Several cytokines and growth factors are involved in the mobilization and homing of EPC [2]. Although the levels of inflammatory mediators were elevated in KD patients, the levels of the angiogenic protein VEGF were also selectively increased in KD patients [23]. VEGF is a potent stimulus for mobilizing bone marrow-derived EPC, and enhanced levels may be important in the mobilization of EPC [4]. Indeed, it may be interesting to investigate whether an imbalance exists between EPC mobilizers (e.g., NO and VEGF) and inflammatory mediators (e.g., TNF-α and hs-CRP) in KD patients. We postulated that the internal environment disorder may be responsible for the bidirectional regulation of EPC kinetics in KD patients.

It should be pointed out that the present study was subject to several limitations. One of the limitations of this study is that we did not investigate the dynamics of EPC in KD patients from the onset of disease to the convalescent period. Secondly, we proposed that increased NO production contributed to increased EPC number in KD patients. The definitive cause-and-effect relation between them, however, requires further studies in which other vasoactive agents such as granulocyte colony-stimulating factor and vascular endothelial growth factor should be examined. Thirdly, the data of the present study cannot give us an exact explanation of the bidirectional regulation of EPC in KD patients.

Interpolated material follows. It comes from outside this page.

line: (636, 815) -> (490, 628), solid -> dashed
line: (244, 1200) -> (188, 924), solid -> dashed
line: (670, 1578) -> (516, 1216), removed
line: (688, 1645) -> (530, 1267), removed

Further studies should be performed to investigate the EPC kinetics and its mechanisms in KD patients and other patients with vasculitis. Data have shown that the EPC colony-forming unit (EPC-CFU) in patients with antineutrophil cytoplasmic antibody-associated vasculitis (AAV) decreased significantly in untreated active phase and even in remission phase [15, 40]. On the other hand, de Groot et al. reported [8] that the number of EPC in patients with AAV evaluated by counting Dil-acLDL and FITC-lectin double positive cells increased significantly after the institution of immunosuppressive therapy and disease remission. Different methods are used in counting EPC-CFU or Dil-acLDL and FITC-lectin double positive cells to assess EPC numbers, which may possibly contribute to the various results. In addition, the number EPC-CFU represents not only the number of EPC but also the functions of EPC. We thought that the number of EPC-CFU reduced in patients with AAV could possibly indicate that the functions of EPC were impaired in different phases of AAV diseases. In a certain degree, the results are in line with ours.

Our study is important for understanding the mechanisms of coronary arterial injury in KD patients. Endothelial dysfunction is a hallmark of KD, and recent evidence suggests that bone marrow-derived EPC participates in postnatal blood vessel repair. The relative deficiency of circulating EPC in KD patients may contribute to the coronary dilation or aneurysm, whereas chronic pharmacological augmentation of circulating EPC could offer a novel therapeutic strategy. Further studies are needed to understand the therapeutic implications of circulating EPC in KD.